Il arracha l’enfant des faibles bras de sa mère, puis il se dirigea vers la porte de sortie.

— Ma fille ! Rendez-moi ma fille ! implora Stéphanne.

Trop faible pour se tenir debout, elle se traînait sur ses genoux, tandis que ses mains, que l’agonie glaçait déjà, se cramponnaient à Félix de Montvilliers.

— Les rôles sont changés, n’est-ce pas, Madame ? dit le vilain. C’est vous qui pâlissez et souffrez aujourd’hui… et mon tour est venu de me moquer de vous !

— Pour amour de Dieu, rendez-moi… ma… ma fille… ma… ma… Stéphannette chérie !

Mais ces dernières paroles s’éteignirent dans un râle… Stéphanne venait de rouler par terre… Son cœur trop torturé s’était brisé… Elle était morte.

. . . . . . . . . . . . . . . . . . . . . . . . .

Deux ans plus tard, Jacques Livernois ayant été libéré, apprit que sa femme était morte et que sa fille avait disparu.
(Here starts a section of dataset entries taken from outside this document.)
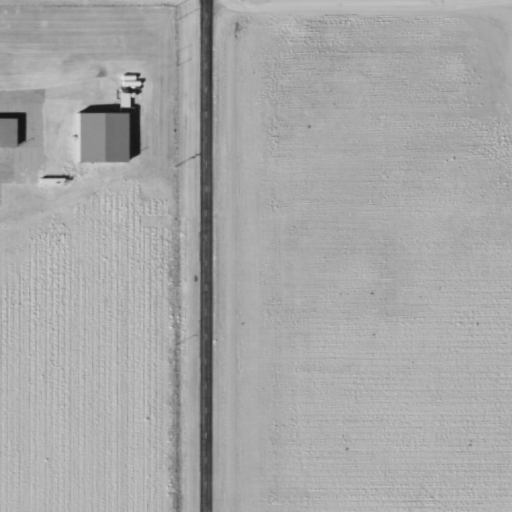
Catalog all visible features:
building: (5, 132)
airport hangar: (5, 133)
building: (5, 133)
airport hangar: (95, 137)
building: (95, 137)
building: (96, 138)
road: (203, 256)
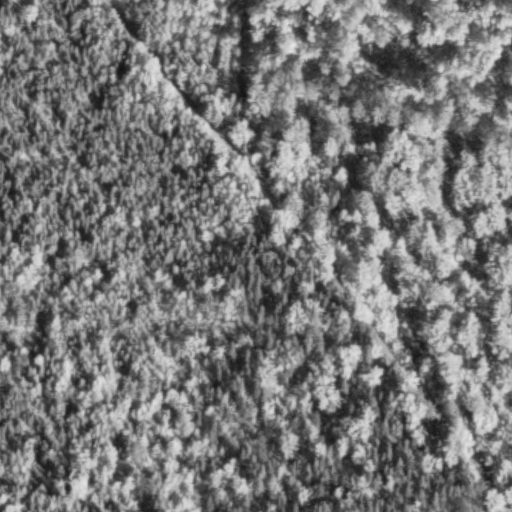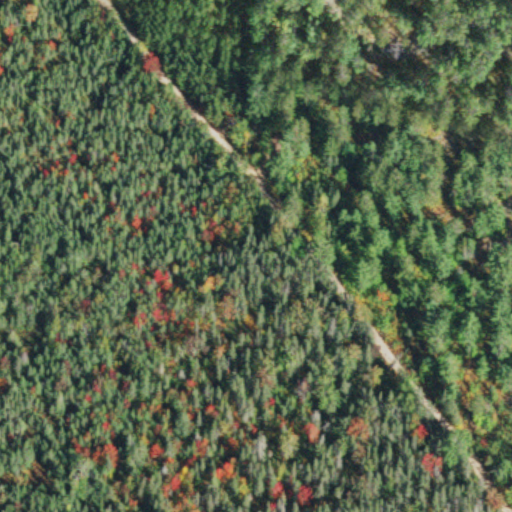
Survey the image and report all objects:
road: (310, 255)
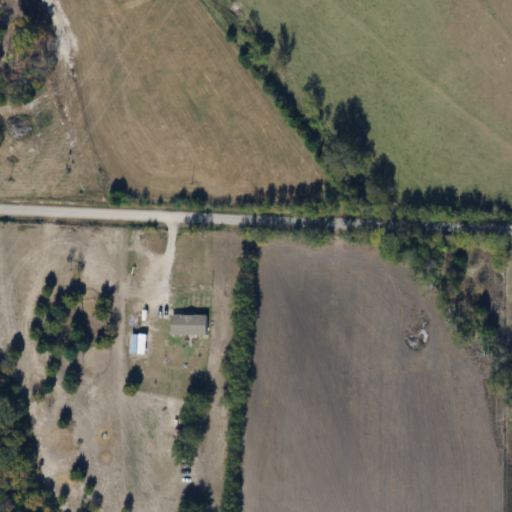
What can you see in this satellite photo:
road: (255, 220)
road: (163, 261)
building: (190, 325)
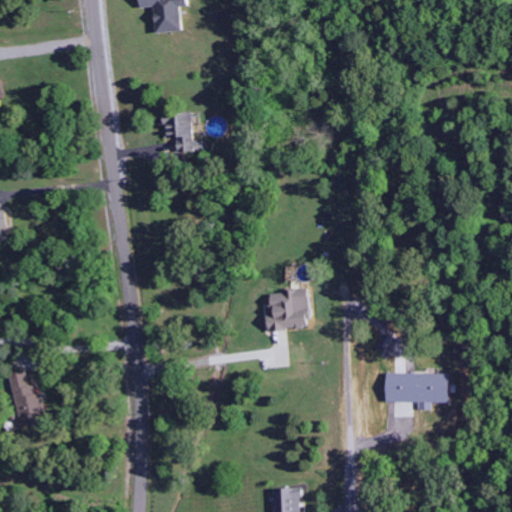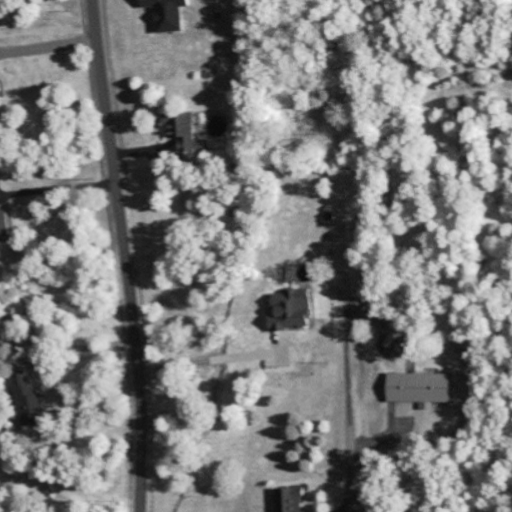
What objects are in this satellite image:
building: (165, 14)
building: (165, 14)
building: (180, 132)
building: (180, 133)
building: (2, 221)
building: (3, 226)
road: (126, 255)
road: (341, 265)
building: (288, 309)
building: (289, 310)
building: (3, 341)
building: (25, 398)
building: (26, 398)
building: (286, 499)
building: (288, 499)
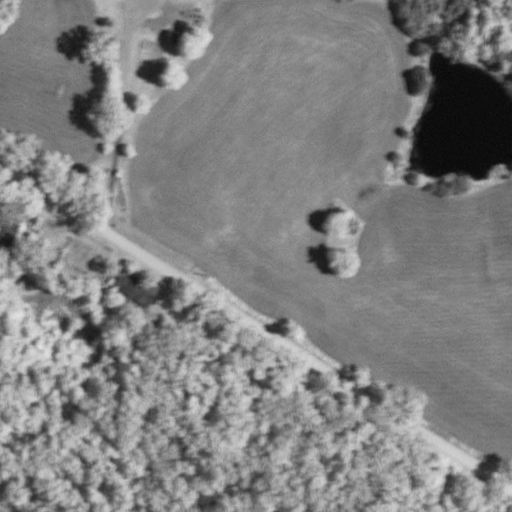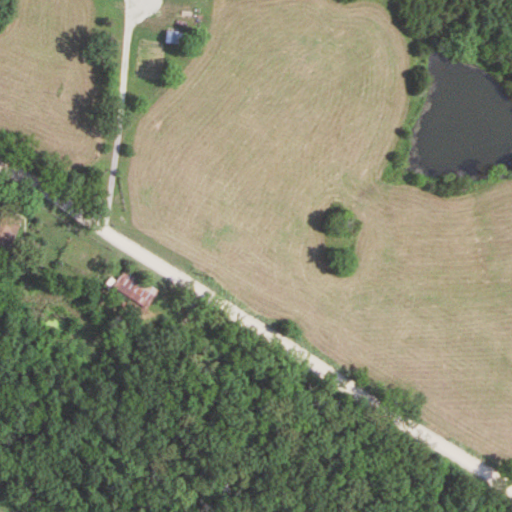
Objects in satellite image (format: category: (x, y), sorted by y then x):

Les recherches les plus minutieuses avaient été faîtes, lors de la disparition de la petite ; mais elle était restée introuvable…

Jacques Livernois, désespéré de tant de malheurs, disparut, lui aussi, subitement, du village où il avait vécu, et personne, de ceux qui l’avaient connu, ne le revit plus jamais, n’entendit plus jamais parler de lui.